== Estratto del documento ==
In tutto questo può anche
nascere, quindi, un inedito movimento giovanile interessato all’idea di
“riordinare” il modello sociale americano. Negli anni ’30 qualcuno
chiese a John Steinbeck perché non esistessero movimenti socialisti
negli Stati Uniti. Lo scrittore rispose che il problema risaliva al
sogno americano dei giovani operai: “I poveri non vedono se stessi come
membri oppressi da un padrone, bensì come milionari temporaneamente in
difficoltà”. Ma per i giovani americani che non riescono a trovare
lavoro o casa, la promessa di diventare un milionario sembra oggi più
lontana della rivendicazione di una soglia minima per vivere. Secondo un
sondaggio Gallup, il 51 percento degli under29 si dichiara favorevole
al socialismo (in un’accezione assai larga di questo termine).
===
Attività da svolgere:
A: Riscrivi il tratto del brano sui giovani americani e il socialismo che va da "In tutto questo" fino a "di questo termine).", sostituendo "Stati Uniti" con "America".
B: Stabilisci se ciascuna delle seguenti affermazioni concorda con il brano sui giovani americani e il socialismo. Rispondi sì o no e cita le parole del brano che lo dimostrano. (i) Negli anni '30 fu chiesto a John Steinbeck perché negli Stati Uniti non ci fossero movimenti socialisti. (ii) Secondo un sondaggio Gallup, la maggioranza degli under29 si dichiara contraria al socialismo. (iii) Per Steinbeck i poveri si considerano membri oppressi da un padrone.
I dati riportati di seguito sono materiale distinto dal brano.
== Materiale di partenza ==
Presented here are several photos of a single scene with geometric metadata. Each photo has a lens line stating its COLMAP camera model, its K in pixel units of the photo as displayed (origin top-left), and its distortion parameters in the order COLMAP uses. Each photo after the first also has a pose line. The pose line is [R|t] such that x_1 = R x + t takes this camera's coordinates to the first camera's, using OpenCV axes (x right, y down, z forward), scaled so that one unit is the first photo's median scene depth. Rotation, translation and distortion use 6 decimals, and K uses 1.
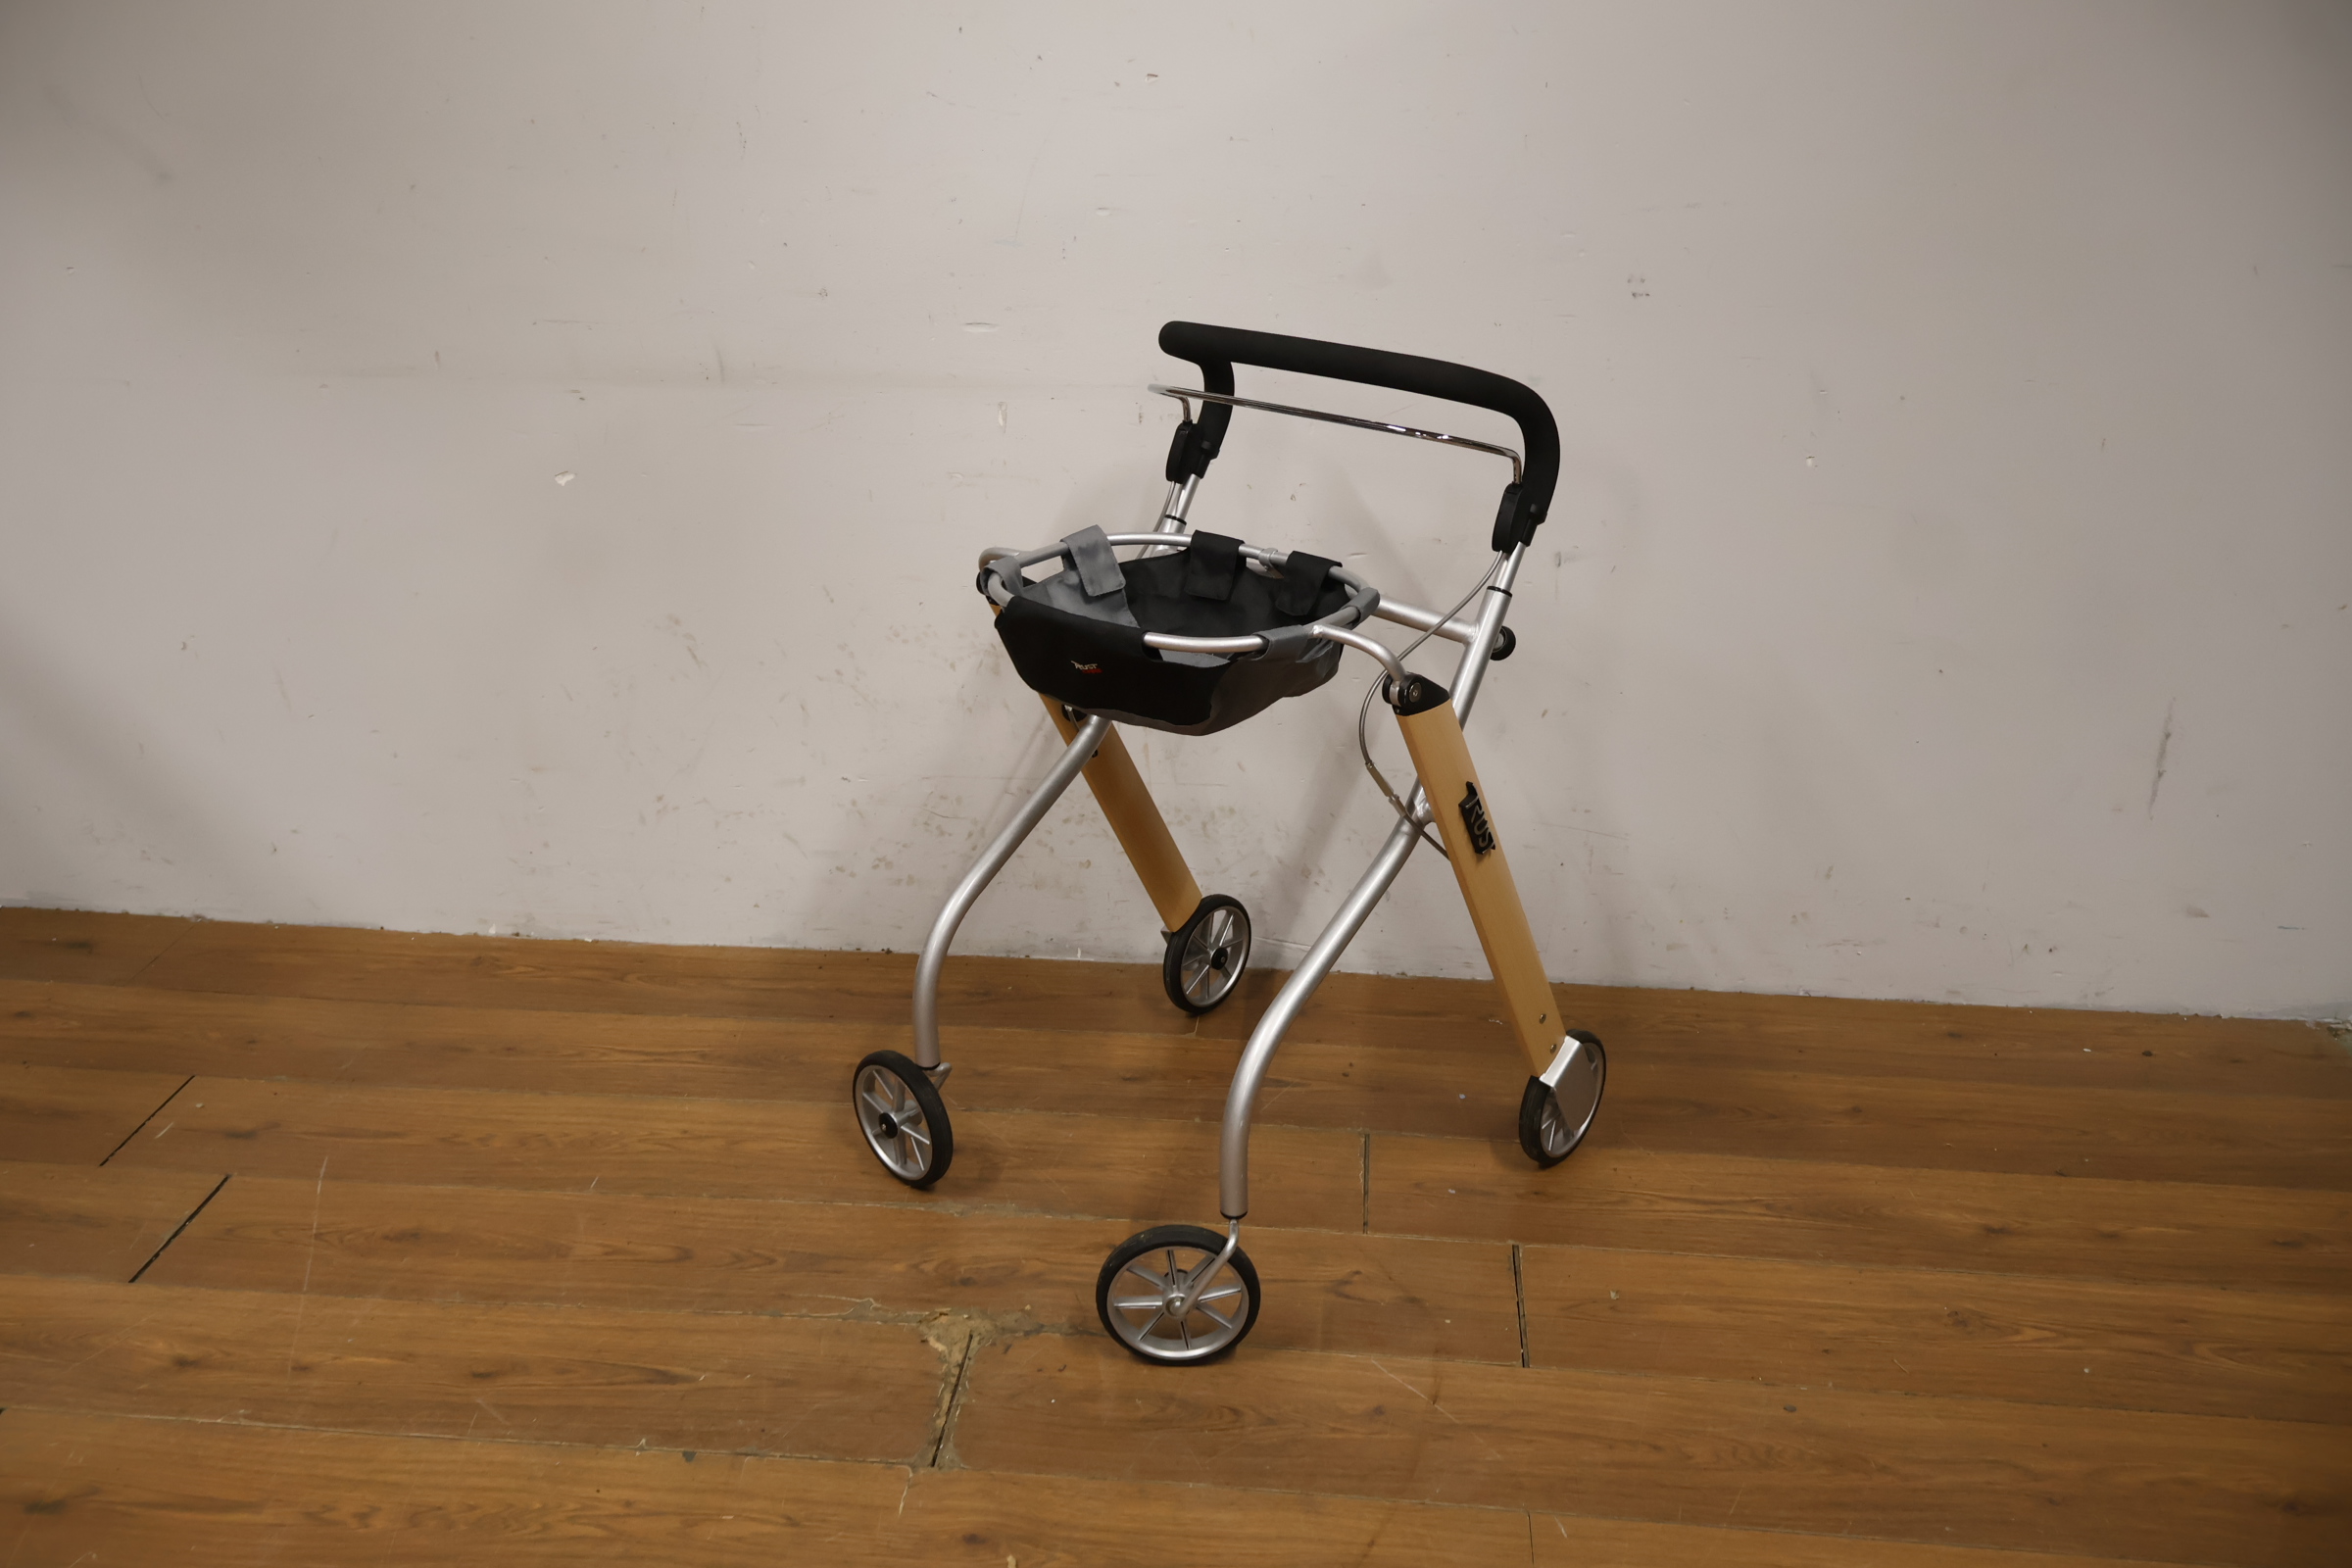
===
Esercizio svolto:
A:
In tutto questo può anche
nascere, quindi, un inedito movimento giovanile interessato all’idea di
“riordinare” il modello sociale americano. Negli anni ’30 qualcuno
chiese a John Steinbeck perché non esistessero movimenti socialisti
negli America. Lo scrittore rispose che il problema risaliva al
sogno americano dei giovani operai: “I poveri non vedono se stessi come
membri oppressi da un padrone, bensì come milionari temporaneamente in
difficoltà”. Ma per i giovani americani che non riescono a trovare
lavoro o casa, la promessa di diventare un milionario sembra oggi più
lontana della rivendicazione di una soglia minima per vivere. Secondo un
sondaggio Gallup, il 51 percento degli under29 si dichiara favorevole
al socialismo (in un’accezione assai larga di questo termine).

B:
(i) Sì: «Negli anni ’30 qualcuno chiese a John Steinbeck perché non esistessero movimenti socialisti negli Stati Uniti».
(ii) No: «il 51 percento degli under29 si dichiara favorevole al socialismo».
(iii) No: «I poveri non vedono se stessi come membri oppressi da un padrone, bensì come milionari temporaneamente in difficoltà».